# Dataset content
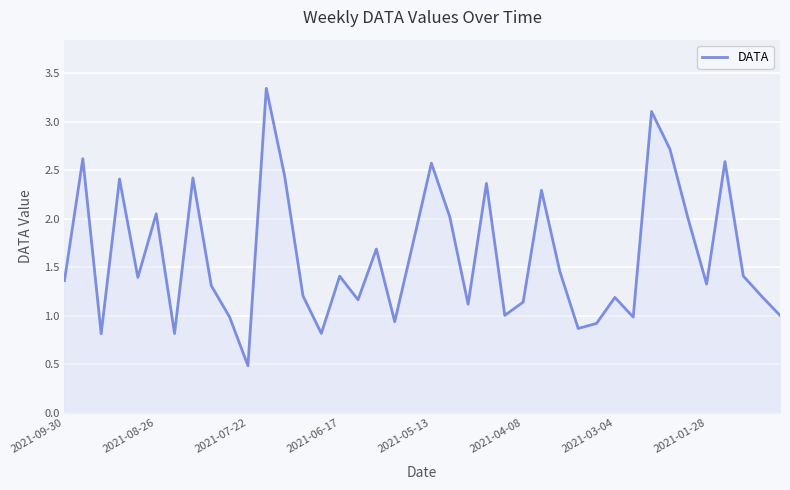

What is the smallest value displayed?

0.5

...

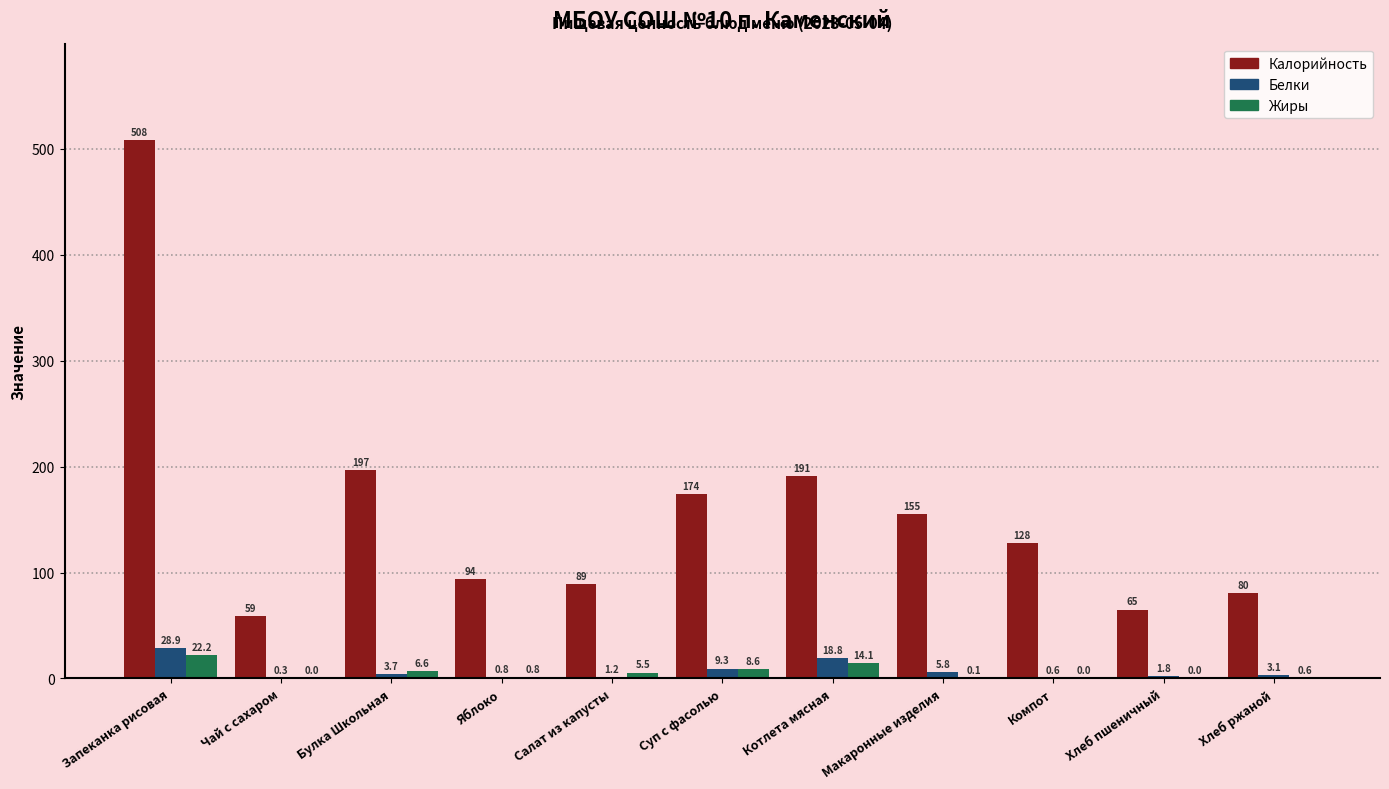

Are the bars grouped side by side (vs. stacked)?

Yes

==

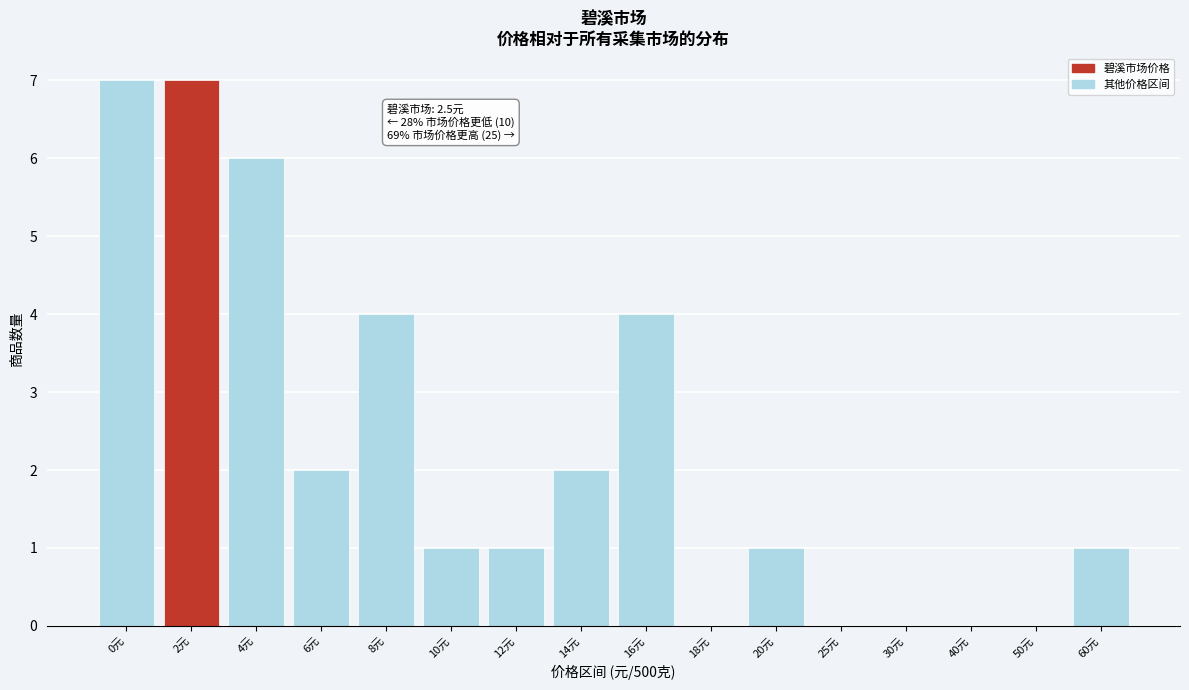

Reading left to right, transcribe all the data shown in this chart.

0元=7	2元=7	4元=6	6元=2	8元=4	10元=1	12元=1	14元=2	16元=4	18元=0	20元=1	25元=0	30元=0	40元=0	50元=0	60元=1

# Instructions for the task
Count the lines in the material above that contain the word "smallest", treating uppercase and lowercase letters as different. Reply with the number only.

# Written solution
1